Jose Fernandez showed us a distinctly immigrant version of American patriotism
There’s not a city in this country that represents the promise of the United States quite like Miami. And there wasn’t a better spokesperson for that promise than Miami Marlins pitcher Jose Fernandez who died Sunday morning in a boating accident on Miami Beach. He was 24.
News of Fernandez’s death swept Miami like the loss of a family member. When I woke up in the morning, the first thing I saw was my friends mourning him in a group text; we were just at a Marlins game on Friday night. My mother texted me, “We’re devastated.” As I walked up to the makeshift memorial for Fernandez at Marlins Park, people of all stripes—old, young, black, white, Latinx, Asian—were in tears.
People of all stripes—old, young, black, white, Latinx, Asian—were in tears.
The reason people love Fernandez as much as they do in Miami is due to his mastery of baseball. But it’s also because the All Star embodied a distinctly immigrant version of American patriotism.
Famously, Fernandez tried to escape Cuba to go to the U.S. three different times before succeeding. During one attempt, he could make out the Miami skyline while on a boat with other refugees before being swept up by the Coast Guard, and sent back to Cuba, where he was imprisoned for trying to defect. On his last, successful try, the then-15-year-old saved his own mother from drowning when she was swept overboard.
Fernandez’s backstory immediately made him the star of a city whose citizens saw a reflection of themselves in his life; out of the nearly 3 million people in Miami-Dade County, about a third consist of Cuban refugees and their children—people who came to this country fleeing persecution and finding refuge on nearby shores. Subsequent waves of refugees and political exiles from other parts of Latin America, including Nicaragua and Venezuela, give Miami a common narrative that’s unlike any other contemporary American city. When we saw Fernandez utterly speechless upon being reunited with his grandmother in 2013, we saw our own stories of family we had to leave behind, sacrifices that we had to make to find freedom at last.
The very next day, he received Major League Baseball’s Rookie of the Year honor. In the U.S., great things really can happen, we were assured.
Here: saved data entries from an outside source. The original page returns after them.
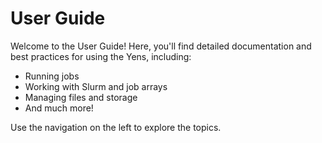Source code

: # User Guide

Welcome to the User Guide! Here, you'll find detailed documentation and best practices for using the Yens, including:

- Running jobs 
- Working with Slurm and job arrays
- Managing files and storage
- And much more!

Use the navigation on the left to explore the topics.
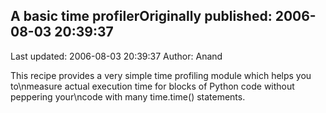 ## A basic time profilerOriginally published: 2006-08-03 20:39:37 
Last updated: 2006-08-03 20:39:37 
Author: Anand  
 
This recipe provides a very simple time profiling module which helps you to\nmeasure actual execution time for blocks of Python code without peppering your\ncode with many time.time() statements.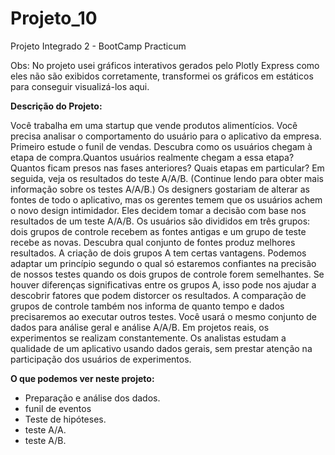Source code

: # Projeto_10
Projeto Integrado 2 - BootCamp Practicum

Obs: No projeto usei gráficos interativos gerados pelo Plotly Express como eles não são exibidos corretamente, transformei os gráficos em estáticos para conseguir visualizá-los aqui.

<strong>Descrição do Projeto:</strong>

Você trabalha em uma startup que vende produtos alimentícios. Você precisa analisar o comportamento do usuário para o aplicativo da empresa.
Primeiro estude o funil de vendas. Descubra como os usuários chegam à etapa de compra.Quantos usuários realmente chegam a essa etapa? Quantos ficam presos nas fases anteriores? Quais etapas em particular?
Em seguida, veja os resultados do teste A/A/B. (Continue lendo para obter mais informação sobre os testes A/A/B.) Os designers gostariam de alterar as fontes de todo o aplicativo, mas os gerentes temem que os usuários achem o novo design intimidador. Eles decidem tomar a decisão com base nos resultados de um teste A/A/B.
Os usuários são divididos em três grupos: dois grupos de controle recebem as fontes antigas e um grupo de teste recebe as novas. Descubra qual conjunto de fontes produz melhores resultados.
A criação de dois grupos A tem certas vantagens. Podemos adaptar um princípio segundo o qual só estaremos confiantes na precisão de nossos testes quando os dois grupos de controle forem semelhantes. Se houver diferenças significativas entre os grupos A, isso pode nos ajudar a descobrir fatores que podem distorcer os resultados. A comparação de grupos de controle também nos informa de quanto tempo e dados precisaremos ao executar outros testes.
Você usará o mesmo conjunto de dados para análise geral e análise A/A/B. Em projetos reais, os experimentos se realizam constantemente. Os analistas estudam a qualidade de um aplicativo usando dados gerais, sem prestar atenção na participação dos usuários de experimentos.

<strong>O que podemos ver neste projeto:</strong>
- Preparação e análise dos dados.
- funil de eventos
- Teste de hipóteses.
- teste A/A.
- teste A/B.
Where else can you go from inmate to defector to Rookie of the Year in just a few years’ time?
Where else can you go from inmate to defector to Rookie of the Year in just a few years’ time?
“When I wake up and look around me and I know that I’m free, that’s the dream. That’s the dream that I had and that’s why I came to this country,” Fernandez said in his keynote speech after receiving U.S. citizenship last year.
“I look up and I just close my eyes and I thank to God—thank to God that I made it, and that I’m here, and that I’m free,’” he added in an interview. “This country is the best country in the world, and it’s made out of immigrants.”
The legacy that Fernandez leaves behind is nearly unheard of for a 24-year-old player who was only in his fourth season. Fernandez’s rookie season “might be the best by [a] rookie pitcher,” according to the MLB. He struck out 34.3% of the 737 batters he faced in his short career, USA Today reported. Only two other pitchers in MLB history—Randy Johnson and Pedro Martinez who are both legends in their own right—had higher percentages.